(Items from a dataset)
※ ※ ※
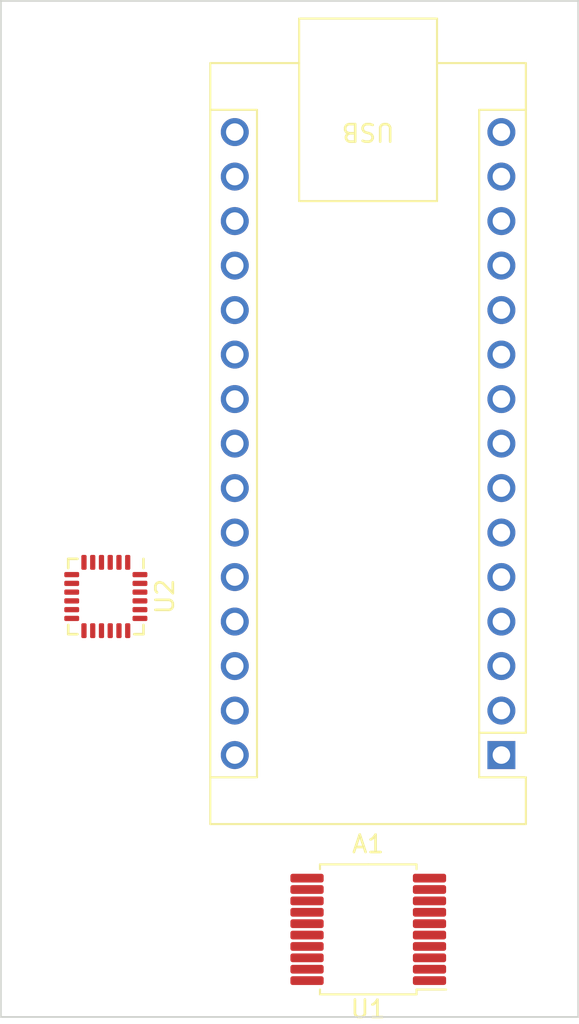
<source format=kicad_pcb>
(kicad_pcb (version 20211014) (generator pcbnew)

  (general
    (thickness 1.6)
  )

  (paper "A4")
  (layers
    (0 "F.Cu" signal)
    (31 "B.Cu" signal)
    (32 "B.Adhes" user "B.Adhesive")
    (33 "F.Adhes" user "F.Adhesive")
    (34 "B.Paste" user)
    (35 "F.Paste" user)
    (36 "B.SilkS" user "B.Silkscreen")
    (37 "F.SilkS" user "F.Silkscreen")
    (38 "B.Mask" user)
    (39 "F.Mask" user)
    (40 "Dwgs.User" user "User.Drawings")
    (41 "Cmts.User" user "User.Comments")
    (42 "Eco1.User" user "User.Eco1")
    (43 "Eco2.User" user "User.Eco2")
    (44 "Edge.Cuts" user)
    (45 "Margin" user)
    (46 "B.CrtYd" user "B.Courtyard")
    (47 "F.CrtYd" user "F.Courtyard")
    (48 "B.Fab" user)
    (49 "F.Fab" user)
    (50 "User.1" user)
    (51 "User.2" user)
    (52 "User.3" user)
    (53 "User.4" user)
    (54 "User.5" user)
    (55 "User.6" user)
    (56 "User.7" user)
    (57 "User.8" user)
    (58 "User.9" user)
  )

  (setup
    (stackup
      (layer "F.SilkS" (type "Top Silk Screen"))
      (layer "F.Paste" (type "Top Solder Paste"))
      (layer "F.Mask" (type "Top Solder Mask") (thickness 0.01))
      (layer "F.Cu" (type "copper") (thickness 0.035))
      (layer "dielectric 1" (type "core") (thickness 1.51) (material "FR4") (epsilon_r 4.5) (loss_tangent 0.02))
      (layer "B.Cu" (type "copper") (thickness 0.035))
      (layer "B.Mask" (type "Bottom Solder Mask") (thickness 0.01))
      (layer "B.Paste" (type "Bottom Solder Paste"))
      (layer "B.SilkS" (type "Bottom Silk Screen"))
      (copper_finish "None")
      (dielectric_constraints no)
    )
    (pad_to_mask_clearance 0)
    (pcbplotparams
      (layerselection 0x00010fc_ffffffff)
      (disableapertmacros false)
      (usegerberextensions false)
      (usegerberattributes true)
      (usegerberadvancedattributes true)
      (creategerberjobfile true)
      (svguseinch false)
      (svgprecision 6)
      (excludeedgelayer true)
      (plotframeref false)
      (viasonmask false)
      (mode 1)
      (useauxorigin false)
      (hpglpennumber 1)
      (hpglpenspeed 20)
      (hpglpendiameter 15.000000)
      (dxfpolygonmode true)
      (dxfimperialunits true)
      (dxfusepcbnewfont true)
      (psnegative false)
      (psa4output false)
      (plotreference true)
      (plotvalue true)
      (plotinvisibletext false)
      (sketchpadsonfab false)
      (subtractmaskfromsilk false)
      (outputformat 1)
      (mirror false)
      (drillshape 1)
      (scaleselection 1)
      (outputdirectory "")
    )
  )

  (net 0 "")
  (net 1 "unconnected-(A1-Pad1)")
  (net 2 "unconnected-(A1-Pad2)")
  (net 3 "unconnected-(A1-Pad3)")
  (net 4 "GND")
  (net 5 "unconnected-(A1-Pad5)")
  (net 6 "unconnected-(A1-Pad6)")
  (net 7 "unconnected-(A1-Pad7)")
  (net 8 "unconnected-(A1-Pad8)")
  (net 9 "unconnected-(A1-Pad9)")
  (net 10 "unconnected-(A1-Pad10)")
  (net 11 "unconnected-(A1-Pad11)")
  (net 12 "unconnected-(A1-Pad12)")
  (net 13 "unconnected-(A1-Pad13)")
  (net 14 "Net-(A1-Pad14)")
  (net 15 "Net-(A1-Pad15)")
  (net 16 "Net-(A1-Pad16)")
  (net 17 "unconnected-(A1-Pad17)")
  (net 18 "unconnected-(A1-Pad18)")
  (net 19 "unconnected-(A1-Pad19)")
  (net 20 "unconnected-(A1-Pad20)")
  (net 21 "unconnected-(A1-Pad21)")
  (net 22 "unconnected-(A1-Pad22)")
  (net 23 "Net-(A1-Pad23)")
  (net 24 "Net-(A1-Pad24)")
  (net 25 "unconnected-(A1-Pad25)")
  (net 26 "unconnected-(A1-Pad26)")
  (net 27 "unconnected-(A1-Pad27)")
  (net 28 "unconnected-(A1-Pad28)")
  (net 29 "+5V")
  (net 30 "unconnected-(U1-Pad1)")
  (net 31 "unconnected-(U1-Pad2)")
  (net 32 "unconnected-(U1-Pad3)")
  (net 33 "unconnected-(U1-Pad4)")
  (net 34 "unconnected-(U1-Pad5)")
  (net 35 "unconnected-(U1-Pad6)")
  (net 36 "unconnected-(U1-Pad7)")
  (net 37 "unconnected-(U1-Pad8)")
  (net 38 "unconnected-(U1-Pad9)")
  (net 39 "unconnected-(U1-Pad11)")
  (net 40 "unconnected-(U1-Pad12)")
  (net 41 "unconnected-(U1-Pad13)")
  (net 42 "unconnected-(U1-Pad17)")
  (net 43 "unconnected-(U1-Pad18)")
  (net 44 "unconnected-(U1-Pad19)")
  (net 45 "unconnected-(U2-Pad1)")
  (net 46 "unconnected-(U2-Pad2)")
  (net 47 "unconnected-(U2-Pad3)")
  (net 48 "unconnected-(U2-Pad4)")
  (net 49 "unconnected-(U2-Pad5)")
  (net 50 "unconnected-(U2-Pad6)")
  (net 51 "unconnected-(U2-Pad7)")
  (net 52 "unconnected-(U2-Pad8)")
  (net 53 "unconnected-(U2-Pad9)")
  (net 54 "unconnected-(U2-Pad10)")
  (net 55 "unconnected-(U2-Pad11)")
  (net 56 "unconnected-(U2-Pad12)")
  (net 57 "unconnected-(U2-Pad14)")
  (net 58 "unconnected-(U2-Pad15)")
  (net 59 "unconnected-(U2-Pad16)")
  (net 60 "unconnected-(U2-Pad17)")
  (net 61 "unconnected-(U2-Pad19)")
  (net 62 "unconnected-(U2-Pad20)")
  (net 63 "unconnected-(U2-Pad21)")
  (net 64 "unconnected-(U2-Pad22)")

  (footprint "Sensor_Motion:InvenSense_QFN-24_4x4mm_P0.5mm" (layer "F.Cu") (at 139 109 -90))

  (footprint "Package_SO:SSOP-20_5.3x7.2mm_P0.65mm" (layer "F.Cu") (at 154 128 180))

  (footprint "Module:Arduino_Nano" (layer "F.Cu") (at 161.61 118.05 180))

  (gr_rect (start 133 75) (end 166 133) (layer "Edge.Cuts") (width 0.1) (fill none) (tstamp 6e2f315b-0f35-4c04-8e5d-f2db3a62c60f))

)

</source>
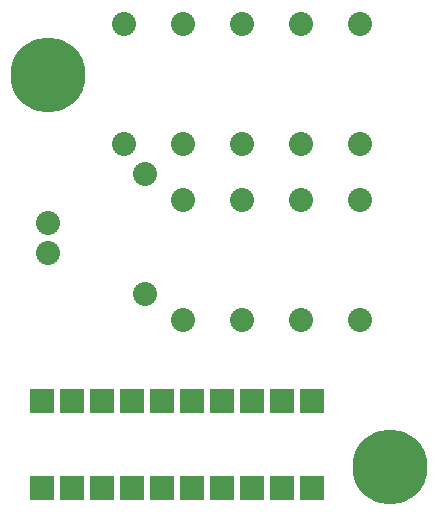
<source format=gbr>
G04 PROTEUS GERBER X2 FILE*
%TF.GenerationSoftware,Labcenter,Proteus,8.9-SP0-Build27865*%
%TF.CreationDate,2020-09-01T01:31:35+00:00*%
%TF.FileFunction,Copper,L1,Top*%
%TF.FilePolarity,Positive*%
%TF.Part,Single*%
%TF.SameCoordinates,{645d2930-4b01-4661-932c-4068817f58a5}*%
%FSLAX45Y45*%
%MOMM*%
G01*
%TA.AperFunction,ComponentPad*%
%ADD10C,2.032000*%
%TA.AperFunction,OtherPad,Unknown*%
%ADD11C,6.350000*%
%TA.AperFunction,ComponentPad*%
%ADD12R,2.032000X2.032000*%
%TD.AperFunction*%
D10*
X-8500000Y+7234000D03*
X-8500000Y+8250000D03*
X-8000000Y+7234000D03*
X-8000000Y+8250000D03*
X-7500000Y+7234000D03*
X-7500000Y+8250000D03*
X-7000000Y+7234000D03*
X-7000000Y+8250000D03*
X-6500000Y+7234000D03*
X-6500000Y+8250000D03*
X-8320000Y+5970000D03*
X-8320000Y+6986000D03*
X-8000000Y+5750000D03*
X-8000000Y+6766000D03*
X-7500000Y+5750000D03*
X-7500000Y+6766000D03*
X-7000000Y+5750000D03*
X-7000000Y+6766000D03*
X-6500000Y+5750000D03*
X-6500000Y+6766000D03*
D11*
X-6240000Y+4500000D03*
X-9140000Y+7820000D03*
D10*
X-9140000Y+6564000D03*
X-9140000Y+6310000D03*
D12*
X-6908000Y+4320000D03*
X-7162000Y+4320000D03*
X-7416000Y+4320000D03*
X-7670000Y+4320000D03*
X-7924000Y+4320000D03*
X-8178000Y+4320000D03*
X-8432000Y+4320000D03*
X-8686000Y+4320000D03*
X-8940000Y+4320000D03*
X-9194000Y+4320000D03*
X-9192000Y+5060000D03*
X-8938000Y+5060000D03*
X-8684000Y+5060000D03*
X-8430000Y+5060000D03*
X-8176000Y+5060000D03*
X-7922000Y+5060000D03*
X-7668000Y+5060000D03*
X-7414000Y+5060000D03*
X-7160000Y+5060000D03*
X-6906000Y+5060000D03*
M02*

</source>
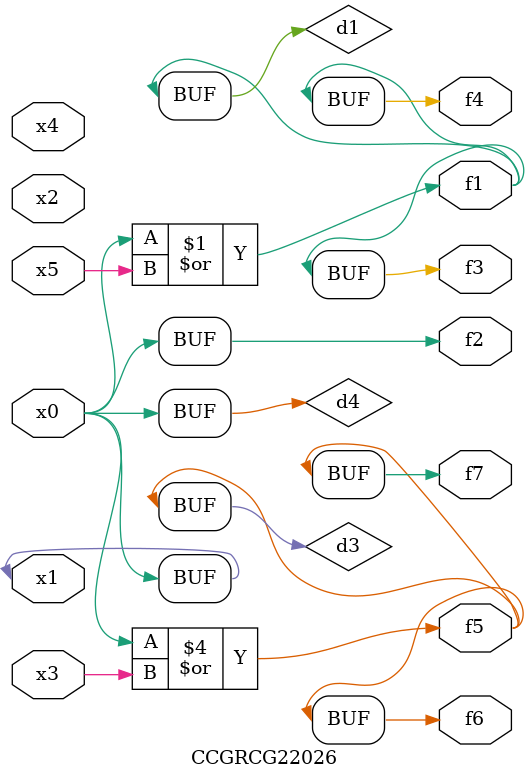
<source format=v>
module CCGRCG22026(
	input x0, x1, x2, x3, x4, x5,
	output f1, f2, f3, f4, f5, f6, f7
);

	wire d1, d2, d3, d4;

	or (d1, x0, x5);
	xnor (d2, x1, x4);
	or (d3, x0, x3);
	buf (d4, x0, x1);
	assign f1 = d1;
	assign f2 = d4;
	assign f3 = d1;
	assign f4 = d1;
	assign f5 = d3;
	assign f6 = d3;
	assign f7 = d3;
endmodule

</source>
※ ※ ※
Problem to solve: With "type" as the word to match, copy each line of the records that has it.

Output of the task:
      (layer "F.SilkS" (type "Top Silk Screen"))
      (layer "F.Paste" (type "Top Solder Paste"))
      (layer "F.Mask" (type "Top Solder Mask") (thickness 0.01))
      (layer "F.Cu" (type "copper") (thickness 0.035))
      (layer "dielectric 1" (type "core") (thickness 1.51) (material "FR4") (epsilon_r 4.5) (loss_tangent 0.02))
      (layer "B.Cu" (type "copper") (thickness 0.035))
      (layer "B.Mask" (type "Bottom Solder Mask") (thickness 0.01))
      (layer "B.Paste" (type "Bottom Solder Paste"))
      (layer "B.SilkS" (type "Bottom Silk Screen"))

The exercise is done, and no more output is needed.